▶ **WORK INSTRUCTIONS**
Output, exactly as written, the lines below starting at the line containing "ozícii sú aj" and ending at the line containing "लब है, जाम लगे". Drop the pictures and keep both end lines.

● ● ● ●

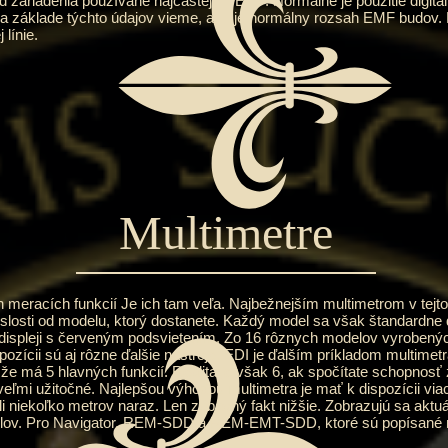
adenia používané najčastejšie EMF. Normálne je použitie digitá
 Na základe týchto údajov vieme, aký je normálny rozsah EMF budov
línie.
Multimetre
racích funkcií Je ich tam veľa. Najbežnejším multimetrom v tejto 
islosti od modelu, ktorý dostanete. Každý model sa však štandardn
om displeji s červeným podsvietením. Zo 16 rôznych modelov vyrobený
ozícii sú aj rôzne ďalšie nástroje. EDI je ďalším príkladom multimetra.
, že má 5 hlavných funkcií. Realita je však 6, ak spočítate schopn
veľmi užitočné. Najlepšou výhodou multimetra je mať k dispozícii vi
i niekoľko metrov naraz. Len zábavný fakt nižšie. Zobrazujú sa akt
elov. Pro Navigator, REM-SDD a REM-EMT-SDD, ktoré sú popísané n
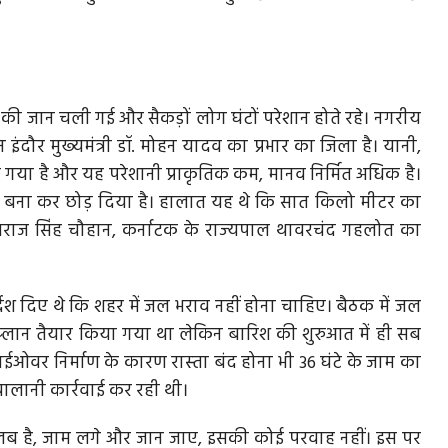
ों की जान चली गई और सैकड़ों लोग घंटों परेशान होते रहे। नगरीय
ंदौर मुख्‍यमंत्री डॉ. मोहन यादव का प्रभार का जिला है। यानी,
गया है और यह परेशानी प्राकृतिक कम, मानव निर्मित अधिक है।
 बना कर छोड़ दिया है। हालात यह थे कि सात किलो मीटर का
ी शिवराज सिंह चौहान, कर्नाटक के राज्‍यपाल थावरचंद गहलोत का
 निर्देश दिए थे कि शहर में जल भराव नहीं होना चाहिए। बैठक में जल
प्‍लान तैयार किया गया था लेकिन बारिश की शुरुआत में ही सब
ें फ्लाईओवर निर्माण के कारण रास्‍ता बंद होना भी 36 घंटे के जाम का
ालानी कार्रवाई कर रही थी।
लब है, जाम लगे और जान जाए, इसकी कोई परवाह नहीं। इस पर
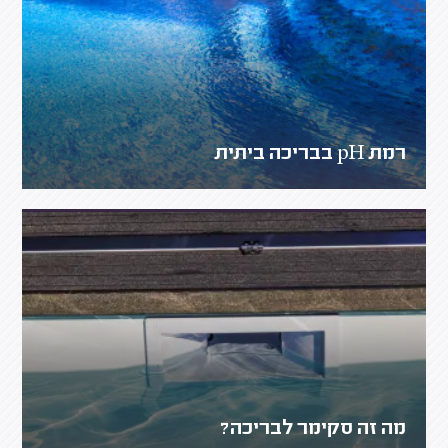
רמת pH בבריכה ביתית
מה זה סקימר לבריכה?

● ● ● ●

▶ **ANSWER**
ozícii sú aj rôzne ďalšie nástroje. EDI je ďalším príkladom multimetra.
, že má 5 hlavných funkcií. Realita je však 6, ak spočítate schopn
veľmi užitočné. Najlepšou výhodou multimetra je mať k dispozícii vi
i niekoľko metrov naraz. Len zábavný fakt nižšie. Zobrazujú sa akt
elov. Pro Navigator, REM-SDD a REM-EMT-SDD, ktoré sú popísané n
ों की जान चली गई और सैकड़ों लोग घंटों परेशान होते रहे। नगरीय
ंदौर मुख्‍यमंत्री डॉ. मोहन यादव का प्रभार का जिला है। यानी,
गया है और यह परेशानी प्राकृतिक कम, मानव निर्मित अधिक है।
 बना कर छोड़ दिया है। हालात यह थे कि सात किलो मीटर का
ी शिवराज सिंह चौहान, कर्नाटक के राज्‍यपाल थावरचंद गहलोत का
 निर्देश दिए थे कि शहर में जल भराव नहीं होना चाहिए। बैठक में जल
प्‍लान तैयार किया गया था लेकिन बारिश की शुरुआत में ही सब
ें फ्लाईओवर निर्माण के कारण रास्‍ता बंद होना भी 36 घंटे के जाम का
ालानी कार्रवाई कर रही थी।
लब है, जाम लगे और जान जाए, इसकी कोई परवाह नहीं। इस पर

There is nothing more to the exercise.